You are viewing a plain text version of this content. The canonical link for it is here.

Posted to users@opennlp.apache.org by Juan Miguel Cejuela <ju...@jmcejuela.com> on 2012/05/02 18:23:11 UTC

Training data for English sentence segmentation

Hi,

in the models list page, it's written that the EN sentence detector uses
opennlp training data. Is it possible to access this training data? Besides
this, which other training corpora are for EN sentence segmentation?


Much appreciated

-- 
Juan Miguel Cejuela

Re: Training data for English sentence segmentation

Posted by Jason Baldridge <ja...@gmail.com>.

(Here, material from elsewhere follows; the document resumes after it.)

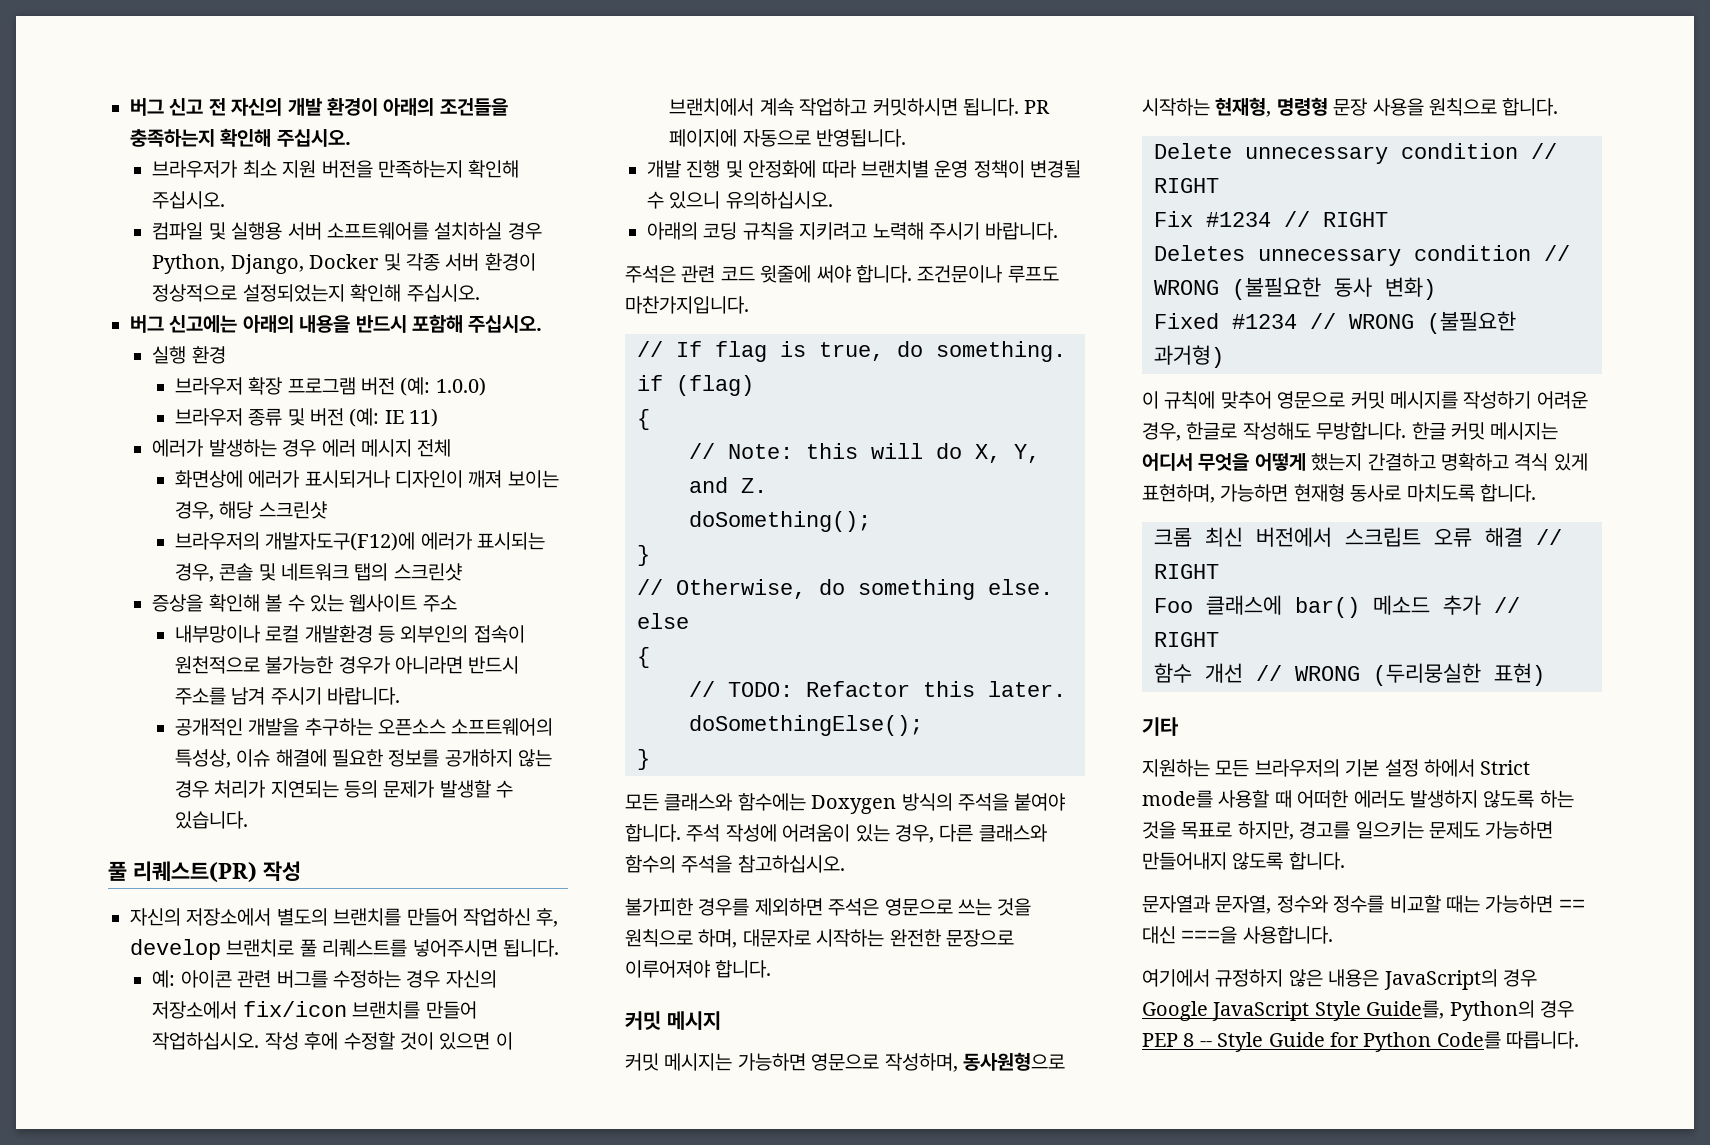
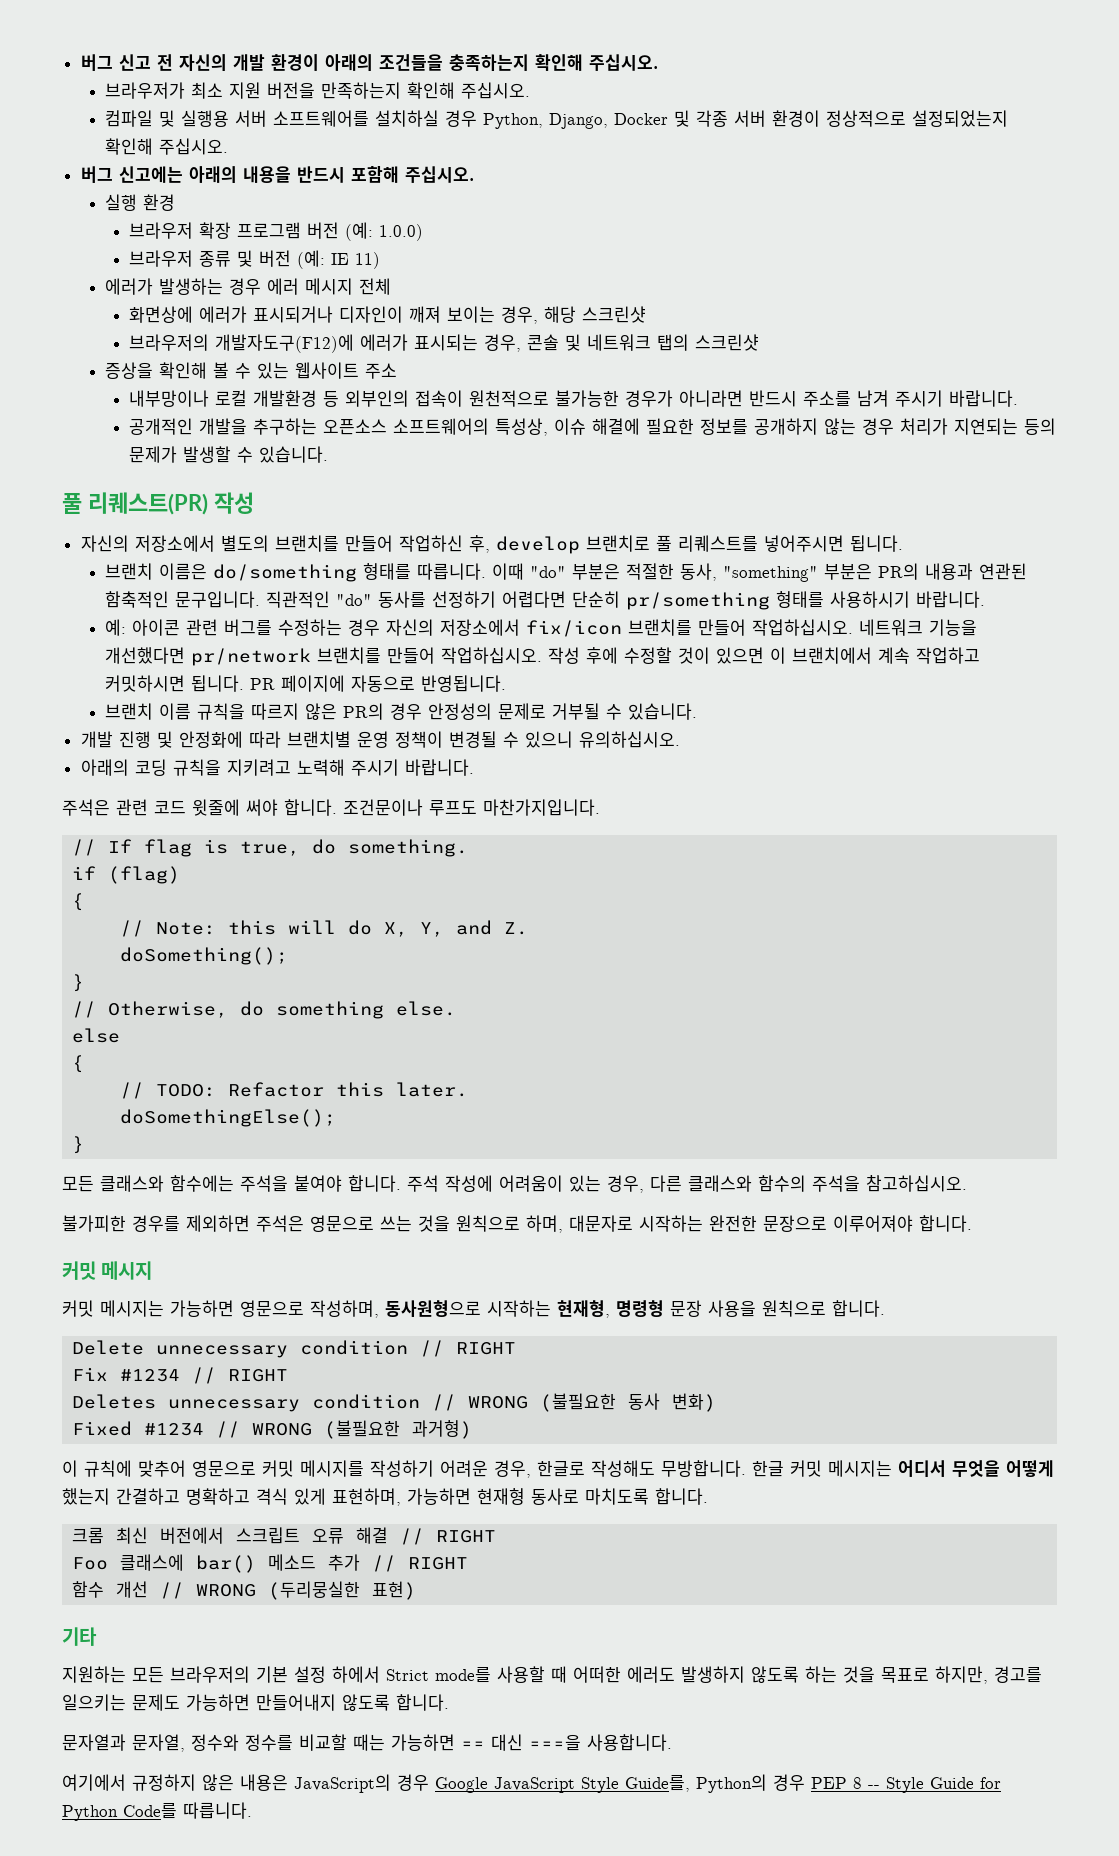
(559, 948) none -> [105,563,1028,582] [105,591,986,610] // 브랜치 이름은 do/something 형태를 따릅니다. 이때 "do" 부분은 적절한 동사, "something" 부분은 PR의 내용과 연관된 함축적인 문구입니다. 직관적인 "do" 동사를 선정하기 어렵다면 단순히 pr/something 형태를 사용하시기 바랍니다.
(260, 1041) none -> [859,619,978,636] [105,647,543,666] 네트워크 기능을 개선했다면 pr/network 브랜치를 만들어 작업하십시오.
(907, 138) none -> [105,703,698,720] // 브랜치 이름 규칙을 따르지 않은 PR의 경우 안정성의 문제로 거부될 수 있습니다.
[811,793,953,814] Doxygen 방식의 -> (234, 1183) none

It comes from the Penn treebank, and is not accessible to those who don't
have data. We're making a push to switch to models trained on open data,
such as the Open American National Corpus. More to come on that in the
coming weeks.

On Wed, May 2, 2012 at 11:23 AM, Juan Miguel Cejuela
<ju...@jmcejuela.com>wrote:

> Hi,
>
> in the models list page, it's written that the EN sentence detector uses
> opennlp training data. Is it possible to access this training data? Besides
> this, which other training corpora are for EN sentence segmentation?
>
>
> Much appreciated
>
> --
> Juan Miguel Cejuela
>

-- 
Jason Baldridge
Associate Professor, Department of Linguistics
The University of Texas at Austin
http://www.jasonbaldridge.com
http://twitter.com/jasonbaldridge